COLOGNE, Germany — The European Space Agency wants to make sure that all five of its new astronaut cadets get a mission to the International Space Station before the orbital outpost is retired at the end of the decade.
Late last year, the Paris-based ESA selected its final list of five new career astronauts whittled down from 22,000 applicants. The roll call includes prospective space explorers from the U.K., Belgium, Switzerland, Spain and France.
“The aim is that before 2030, all of them will have had the chance to fly to space and the International Space Station,” said Frank De Winne, a former Belgian astronaut who now runs the European Astronaut Center.

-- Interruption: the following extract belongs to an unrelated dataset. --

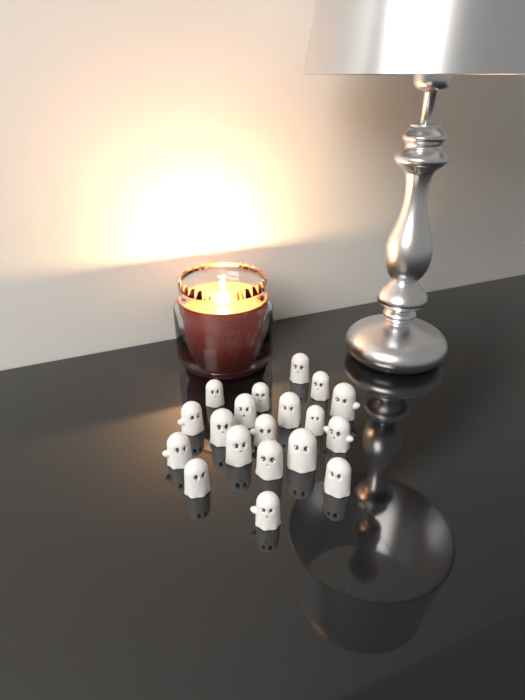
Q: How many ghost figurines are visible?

This week, the ESA cadets are closing out the first month of their basic training at the training hub just south of Cologne’s city airport, with a hard deadline to get them mission-ready by May 31 next year.

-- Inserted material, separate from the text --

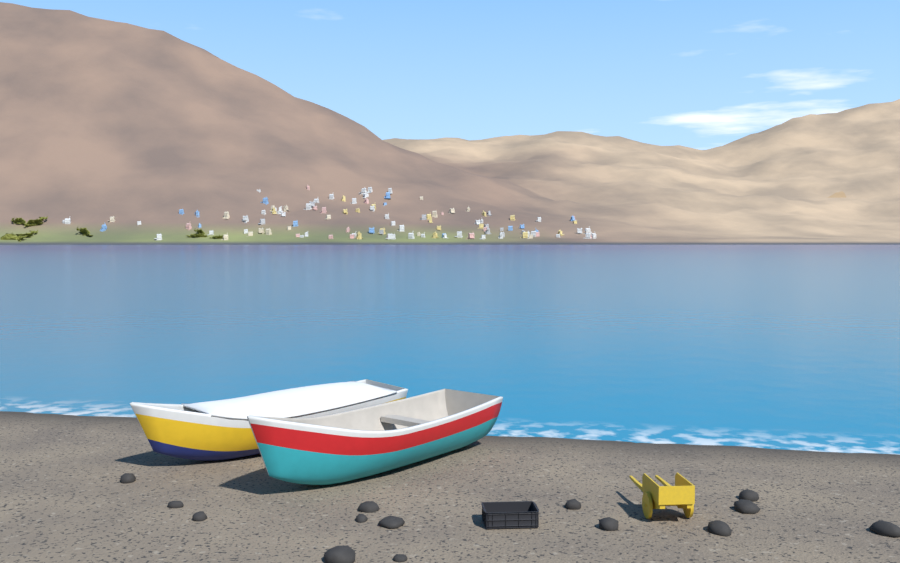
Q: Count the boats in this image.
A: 2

The aim is to have at least one of the five assigned to a specific mission to fly in 2026, De Winne said.
The plan to get the cohort into space as quickly as possible underscores renewed interest in mission opportunities, including the NASA-led Artemis lunar landing and associated plans for new space station infrastructure.
Amid increased competition in orbital affairs and the development of a new station orbiting the moon called Gateway, the plan is to retire the ISS at the end of the decade.
Separately to the ESA program, Sweden and Hungary are also looking to pay to privately send their astronauts on missions over the next few years. But without its own ability to launch astronauts into space, an independent panel of experts convened by the ESA recently called on countries to fund a local human spaceflight program.
“Europe needs to step up and intensify its capability in space,” said the ESA’s Director General Josef Aschbacher at the astronaut center, adding that he will raise the issue with space ministers at a summit on November 6.